### ASSIGNMENT:
Using the data below, return the stretch from the line that contains "Samuel Butler" through the line that contains "#words #text #livreaddict", both included, exactly as it stands and nothing beyond it.

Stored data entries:

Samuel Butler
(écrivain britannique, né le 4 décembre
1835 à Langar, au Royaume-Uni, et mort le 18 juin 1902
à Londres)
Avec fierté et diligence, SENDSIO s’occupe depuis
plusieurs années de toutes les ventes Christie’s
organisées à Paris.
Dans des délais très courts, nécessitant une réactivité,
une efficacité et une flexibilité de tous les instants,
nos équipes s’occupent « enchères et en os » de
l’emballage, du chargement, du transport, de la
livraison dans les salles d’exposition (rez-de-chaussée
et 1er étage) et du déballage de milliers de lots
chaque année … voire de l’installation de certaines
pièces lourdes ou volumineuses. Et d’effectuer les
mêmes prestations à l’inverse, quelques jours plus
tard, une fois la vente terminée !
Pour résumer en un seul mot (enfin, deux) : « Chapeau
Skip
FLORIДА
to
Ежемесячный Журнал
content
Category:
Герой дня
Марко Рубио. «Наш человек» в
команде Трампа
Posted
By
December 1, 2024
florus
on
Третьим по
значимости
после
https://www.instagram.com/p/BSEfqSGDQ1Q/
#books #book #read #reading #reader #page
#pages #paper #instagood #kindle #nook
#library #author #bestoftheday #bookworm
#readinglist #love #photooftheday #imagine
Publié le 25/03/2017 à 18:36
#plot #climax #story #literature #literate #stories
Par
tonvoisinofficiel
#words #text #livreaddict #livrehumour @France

==

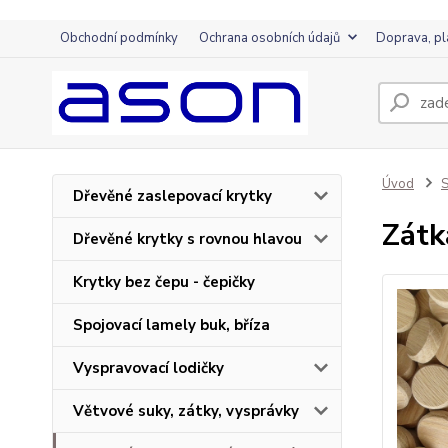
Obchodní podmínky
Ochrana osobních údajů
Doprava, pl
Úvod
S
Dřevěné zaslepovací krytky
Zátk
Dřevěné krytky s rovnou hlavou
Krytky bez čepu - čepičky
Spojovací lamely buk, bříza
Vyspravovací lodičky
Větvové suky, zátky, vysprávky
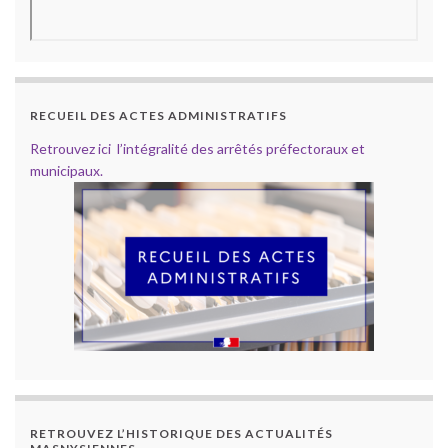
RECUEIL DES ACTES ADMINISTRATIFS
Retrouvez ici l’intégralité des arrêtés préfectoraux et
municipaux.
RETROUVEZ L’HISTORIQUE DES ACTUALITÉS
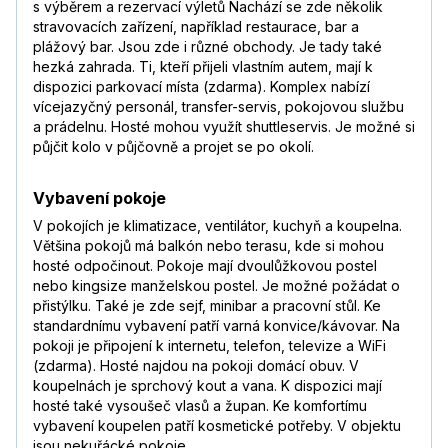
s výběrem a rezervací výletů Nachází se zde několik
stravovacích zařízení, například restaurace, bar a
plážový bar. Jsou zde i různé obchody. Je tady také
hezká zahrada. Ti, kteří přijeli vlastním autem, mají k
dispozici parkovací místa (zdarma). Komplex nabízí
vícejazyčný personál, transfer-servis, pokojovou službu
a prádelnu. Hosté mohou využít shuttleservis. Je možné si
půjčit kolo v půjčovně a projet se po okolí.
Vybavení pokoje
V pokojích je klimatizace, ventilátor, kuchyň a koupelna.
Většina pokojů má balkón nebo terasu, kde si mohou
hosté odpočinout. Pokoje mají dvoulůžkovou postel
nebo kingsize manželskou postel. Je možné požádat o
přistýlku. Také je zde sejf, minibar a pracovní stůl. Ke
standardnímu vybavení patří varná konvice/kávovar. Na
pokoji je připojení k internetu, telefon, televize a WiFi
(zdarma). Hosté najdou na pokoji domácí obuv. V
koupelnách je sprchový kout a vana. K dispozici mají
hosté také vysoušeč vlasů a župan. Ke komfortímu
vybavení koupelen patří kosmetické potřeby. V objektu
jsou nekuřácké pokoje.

==

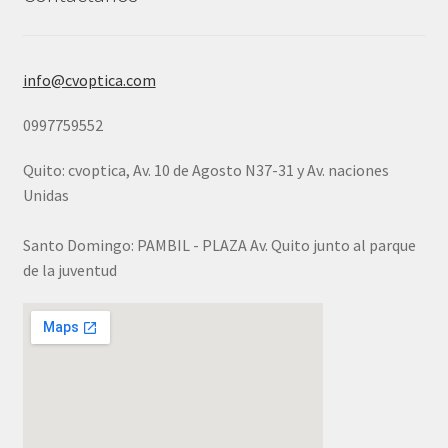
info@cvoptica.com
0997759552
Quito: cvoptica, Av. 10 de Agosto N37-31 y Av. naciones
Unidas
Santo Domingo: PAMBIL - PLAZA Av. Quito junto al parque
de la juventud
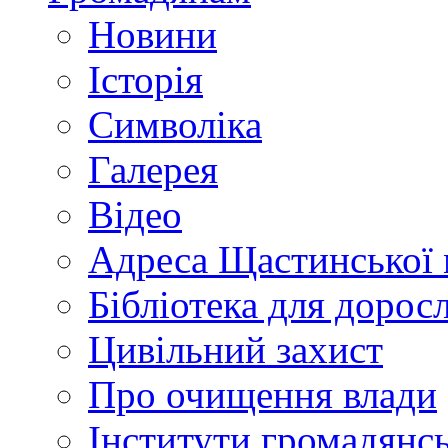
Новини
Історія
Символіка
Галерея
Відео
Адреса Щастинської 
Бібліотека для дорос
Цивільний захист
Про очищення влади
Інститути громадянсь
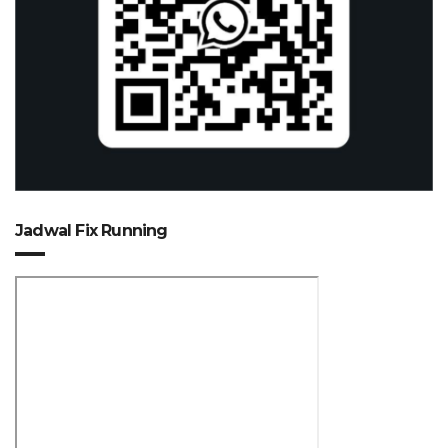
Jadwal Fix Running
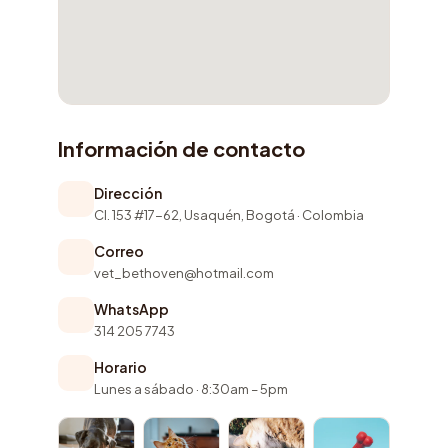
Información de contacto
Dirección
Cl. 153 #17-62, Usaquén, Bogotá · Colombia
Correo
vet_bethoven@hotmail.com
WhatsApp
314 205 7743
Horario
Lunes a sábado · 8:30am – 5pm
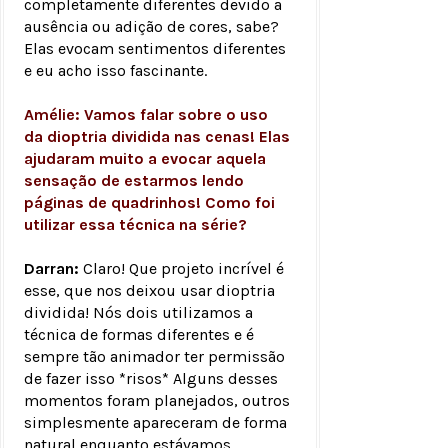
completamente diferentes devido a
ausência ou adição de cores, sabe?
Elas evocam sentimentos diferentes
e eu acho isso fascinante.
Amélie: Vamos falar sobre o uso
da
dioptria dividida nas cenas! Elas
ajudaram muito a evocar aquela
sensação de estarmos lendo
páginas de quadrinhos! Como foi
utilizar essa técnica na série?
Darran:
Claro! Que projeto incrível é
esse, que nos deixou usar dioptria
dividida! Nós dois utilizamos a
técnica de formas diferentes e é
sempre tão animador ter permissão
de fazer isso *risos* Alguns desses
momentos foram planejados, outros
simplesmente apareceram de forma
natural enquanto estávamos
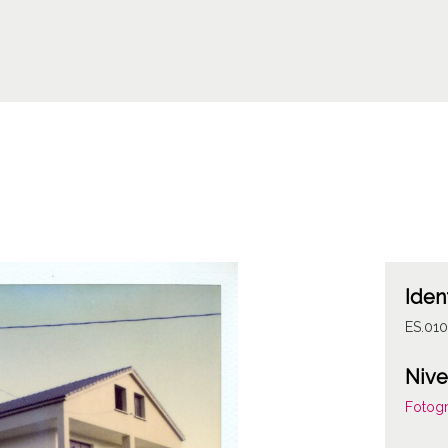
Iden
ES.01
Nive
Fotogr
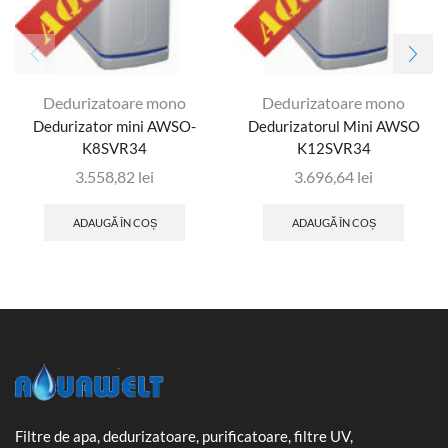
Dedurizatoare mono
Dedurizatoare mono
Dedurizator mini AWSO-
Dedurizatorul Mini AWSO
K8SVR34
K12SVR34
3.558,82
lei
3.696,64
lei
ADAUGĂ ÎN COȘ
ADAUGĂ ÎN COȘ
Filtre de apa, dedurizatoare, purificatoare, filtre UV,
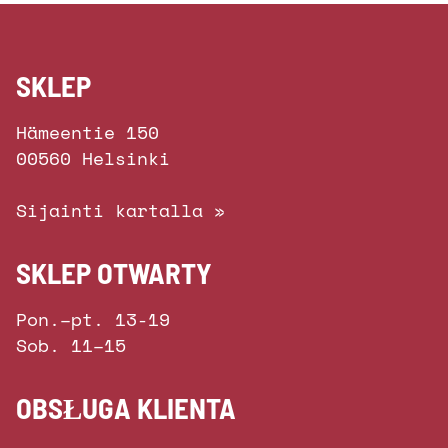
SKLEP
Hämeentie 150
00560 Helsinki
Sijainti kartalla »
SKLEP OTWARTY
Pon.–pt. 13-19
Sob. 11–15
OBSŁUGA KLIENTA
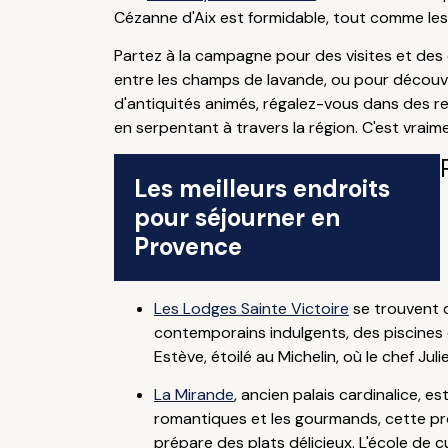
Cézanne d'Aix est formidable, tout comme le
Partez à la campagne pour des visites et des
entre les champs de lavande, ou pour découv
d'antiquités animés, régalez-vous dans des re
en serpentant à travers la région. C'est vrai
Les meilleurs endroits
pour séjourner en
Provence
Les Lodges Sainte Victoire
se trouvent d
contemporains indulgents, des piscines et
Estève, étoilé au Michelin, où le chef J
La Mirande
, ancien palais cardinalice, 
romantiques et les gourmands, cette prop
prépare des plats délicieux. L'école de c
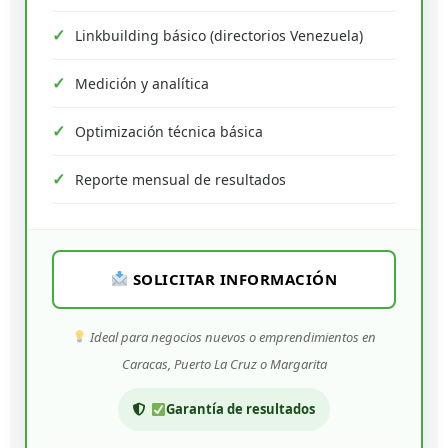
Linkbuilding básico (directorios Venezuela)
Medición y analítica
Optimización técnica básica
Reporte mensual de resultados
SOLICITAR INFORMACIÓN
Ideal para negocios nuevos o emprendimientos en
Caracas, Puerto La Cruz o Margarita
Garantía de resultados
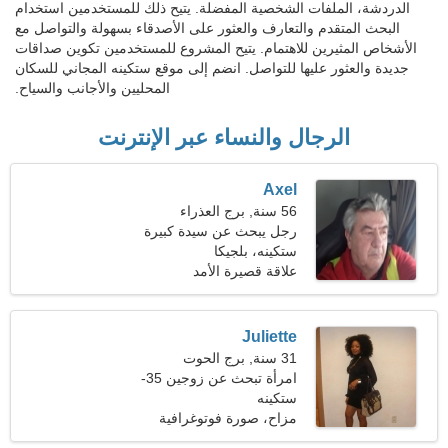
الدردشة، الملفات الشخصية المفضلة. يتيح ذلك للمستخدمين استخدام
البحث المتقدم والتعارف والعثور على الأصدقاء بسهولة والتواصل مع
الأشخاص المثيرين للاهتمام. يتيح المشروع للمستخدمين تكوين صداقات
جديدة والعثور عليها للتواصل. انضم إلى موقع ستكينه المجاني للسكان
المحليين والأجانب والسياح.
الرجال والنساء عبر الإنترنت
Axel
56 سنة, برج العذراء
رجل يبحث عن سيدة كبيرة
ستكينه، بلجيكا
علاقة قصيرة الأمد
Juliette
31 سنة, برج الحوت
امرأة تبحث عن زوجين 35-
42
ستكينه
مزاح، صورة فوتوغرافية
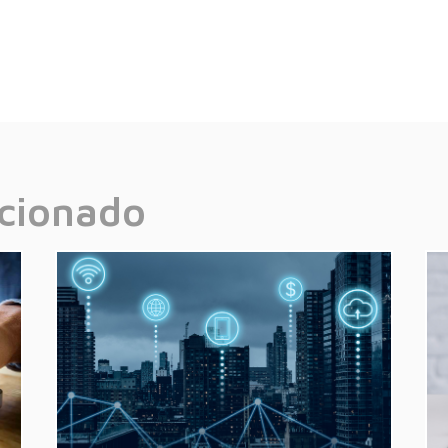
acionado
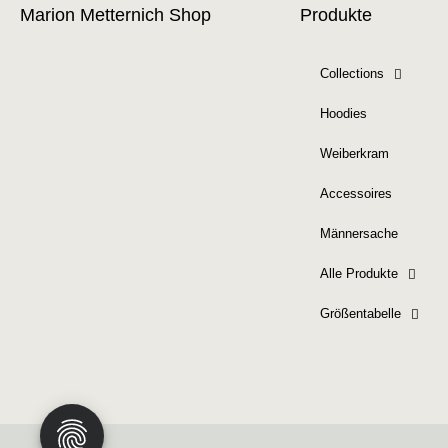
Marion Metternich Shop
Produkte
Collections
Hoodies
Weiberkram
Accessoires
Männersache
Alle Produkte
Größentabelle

### WRITTEN RESPONSE:
Samuel Butler
(écrivain britannique, né le 4 décembre
1835 à Langar, au Royaume-Uni, et mort le 18 juin 1902
à Londres)
Avec fierté et diligence, SENDSIO s’occupe depuis
plusieurs années de toutes les ventes Christie’s
organisées à Paris.
Dans des délais très courts, nécessitant une réactivité,
une efficacité et une flexibilité de tous les instants,
nos équipes s’occupent « enchères et en os » de
l’emballage, du chargement, du transport, de la
livraison dans les salles d’exposition (rez-de-chaussée
et 1er étage) et du déballage de milliers de lots
chaque année … voire de l’installation de certaines
pièces lourdes ou volumineuses. Et d’effectuer les
mêmes prestations à l’inverse, quelques jours plus
tard, une fois la vente terminée !
Pour résumer en un seul mot (enfin, deux) : « Chapeau
Skip
FLORIДА
to
Ежемесячный Журнал
content
Category:
Герой дня
Марко Рубио. «Наш человек» в
команде Трампа
Posted
By
December 1, 2024
florus
on
Третьим по
значимости
после
https://www.instagram.com/p/BSEfqSGDQ1Q/
#books #book #read #reading #reader #page
#pages #paper #instagood #kindle #nook
#library #author #bestoftheday #bookworm
#readinglist #love #photooftheday #imagine
Publié le 25/03/2017 à 18:36
#plot #climax #story #literature #literate #stories
Par
tonvoisinofficiel
#words #text #livreaddict #livrehumour @France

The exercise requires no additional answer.